The new directive is actually rather hard to follow, because it is set out as a series of amendments to the 2011 directive. They also have a habit of replacing a whole paragraph when only a couple of words have changed. Never fear, though, because I have created a tracked-change version of the 2011 directive so that all the amendments can be seen clearly. If you would like a copy of this, pleaseThis email address is being protected from spambots. You need JavaScript enabled to view it..

Analysis

I proffer the following comments on reading through the changes to the directive.

For a start, 'environmental impact assessment' is actually defined, when perhaps surprisingly it wasn't before. It is now a process of:

  • Preparing an EIA report;
  • Consulting on it;
  • Examining the report and consultation responses;
  • Issuing a decision based on these;
  • Ensuring that mitigation etc. measures are implemented.

The exemption that was at article 1(4) where Acts of Parliament are exempt from EIA has been removed, although possible exemption from public consultation has been retained at article 2(5). This will have implications for organisations such as Network Rail, who rely on 19th century railway acts to upgrade their network.

Article 2(3) requires governments to consider integrating EIA and other environmental directives (especially habitats and birds) into a single assessment process.

For Annex II projects (i.e. those that only require EIA if significant effects on the environment are likely), governments can set out criteria in advance that will exempt projects without them having to seek screening opinions, a bit like permitted development.

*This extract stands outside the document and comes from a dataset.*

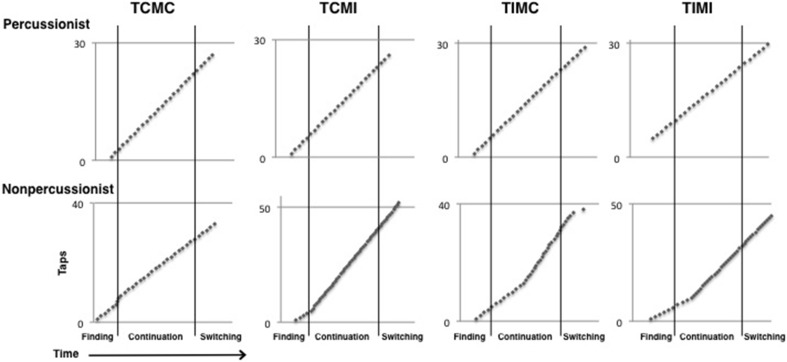
Beat tapping profiles for each of the four conditions in the beat tapping task from one percussionist and one nonpercussionist participant. The nonpercussionist's tapping rate fluctuates more than the percussionist's rate in each of the 4 conditions.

When it comes to EIA Reports, the wording about alternatives has been tweaked. It now says

'a description of the reasonable alternatives studied by the developer, which are relevant to the project and its specific characteristics', instead of 'an outline of the main alternatives studied by the developer'.

I'm sure that will cause a lot of debate as to what the changes mean, which is my way of saying I don't quite know what they mean.

EIA Reports must be prepared by 'competent experts', but the original proposal of a register of such experts has been dropped.

Providing information electronically is now mandatory instead of just when 'appropriate'.

Public consultation on EIA Reports must be at least 30 days (this will probably mean tweaking the minimum length of 28 days for representation periods for Planning Act 2008 projects).

There is a new article 8a on what decisions on applications requiring EIA should contain. Probably the most important change is article 8a(4), requiring governments to ensure that mitigation etc. measures are actually implemented and that monitoring is carried out. That extends the life of EIA beyond decision-making.

There are more duties on decision-makers to inform various bodies after making a decision.

There is a new article 9a about conflicts of interest, particuarly where the developer and decision-maker are the same - there should be a separation of functions.

Finally in terms of the main articles, there is a new article 10a about imposing penalties for breach of the directive, that should be 'effective, proportionate and dissuasive'.

Then there are the Annexes. The types of project listed at Annexes I and II are unchanged. The selection criteria for Annex II projects at Annex III have been changed, however, and a new Annex IIA has been added setting out what information developers should provide if seeking a screening opinion. The list of contents of an ES - now an EIAR - has been tweaked, and now includes, among other things:

  • Demolition, where relevant
  • More on the operational phase
  • More on the production of waste, a description of the baseline and what would happen to it if the project wasn't built
  • Vulnerability to accidents and disasters

All in all, EIA Reports are going to get bigger rather than smaller. 

That is a brief initial analysis, and you should read the detail if you want to know precisely what the changes are. Having said that, I don't see an obvious correspondence between the changes and some of the EU's list of main differences, e.g. making EIA Reports more understandable, but time will no doubt tell.